What to do if you or your family are ill with diarrhea:

  • If you have oral rehydration solution (ORS), start taking it immediately, it can save your life.
  • Go immediately to the nearest health facility. Continue to drink ORS at home and while you travel to get treatment.
  • Continue to breastfeed your baby if they have watery diarrhea, even when traveling to get treatment.


If you are infected, use chemical toilets, latrines or bury your feces (poop).

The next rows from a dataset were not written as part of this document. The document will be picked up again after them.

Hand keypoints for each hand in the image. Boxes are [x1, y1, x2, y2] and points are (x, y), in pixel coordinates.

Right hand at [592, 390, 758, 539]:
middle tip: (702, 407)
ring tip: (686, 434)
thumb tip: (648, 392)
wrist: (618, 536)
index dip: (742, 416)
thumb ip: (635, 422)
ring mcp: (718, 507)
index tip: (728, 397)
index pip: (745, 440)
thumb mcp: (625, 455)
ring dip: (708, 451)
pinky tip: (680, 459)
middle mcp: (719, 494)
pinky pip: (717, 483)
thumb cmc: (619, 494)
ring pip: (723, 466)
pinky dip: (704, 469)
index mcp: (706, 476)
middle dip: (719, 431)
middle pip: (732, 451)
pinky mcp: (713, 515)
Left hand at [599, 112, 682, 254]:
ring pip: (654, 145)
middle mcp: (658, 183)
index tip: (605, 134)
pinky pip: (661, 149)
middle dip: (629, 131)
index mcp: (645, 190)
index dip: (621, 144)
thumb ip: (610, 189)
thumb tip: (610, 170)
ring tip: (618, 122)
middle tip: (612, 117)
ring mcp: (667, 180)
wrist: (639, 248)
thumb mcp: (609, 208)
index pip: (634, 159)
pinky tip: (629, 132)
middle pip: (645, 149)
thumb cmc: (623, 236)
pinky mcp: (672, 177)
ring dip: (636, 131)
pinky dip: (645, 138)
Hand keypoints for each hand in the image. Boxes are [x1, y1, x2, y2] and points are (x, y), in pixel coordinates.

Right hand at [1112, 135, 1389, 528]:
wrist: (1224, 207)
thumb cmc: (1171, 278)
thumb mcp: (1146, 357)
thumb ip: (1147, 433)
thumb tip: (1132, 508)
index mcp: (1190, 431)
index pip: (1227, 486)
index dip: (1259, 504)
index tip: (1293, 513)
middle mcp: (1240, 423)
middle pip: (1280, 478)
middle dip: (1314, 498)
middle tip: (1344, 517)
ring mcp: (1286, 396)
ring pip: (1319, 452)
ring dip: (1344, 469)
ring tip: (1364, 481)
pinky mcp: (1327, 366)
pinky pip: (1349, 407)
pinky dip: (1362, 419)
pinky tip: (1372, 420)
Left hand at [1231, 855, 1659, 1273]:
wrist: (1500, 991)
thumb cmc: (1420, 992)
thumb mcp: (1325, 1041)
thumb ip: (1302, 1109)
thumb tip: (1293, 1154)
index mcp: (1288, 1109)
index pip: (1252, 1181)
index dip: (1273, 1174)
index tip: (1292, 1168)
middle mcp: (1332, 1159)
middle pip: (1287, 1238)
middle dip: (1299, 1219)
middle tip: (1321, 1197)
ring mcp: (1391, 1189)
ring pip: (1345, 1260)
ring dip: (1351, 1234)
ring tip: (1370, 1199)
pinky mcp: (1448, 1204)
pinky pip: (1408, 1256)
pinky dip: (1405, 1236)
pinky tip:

  • Do not defecate in any body of water,
  • Wash hands with soap and safe water after defecating,
  • Clean latrines and surfaces contaminated with feces using a solution of 1 part household bleach to 9 parts water,


What if I don’t have a latrine or chemical toilet?

  • Defecate at least 30 meters (98 feet) away from any body of water and then bury your feces.
  • Dispose of plastic bags containing feces in latrines, at collection points if available, or bury it in the ground.
  • Do not put plastic bags in chemical toilets.
  • Dig new latrines or temporary pit toilets at least a half-meter (1.6 feet) deep and at least 30 meters (98 feet) away from any body of water.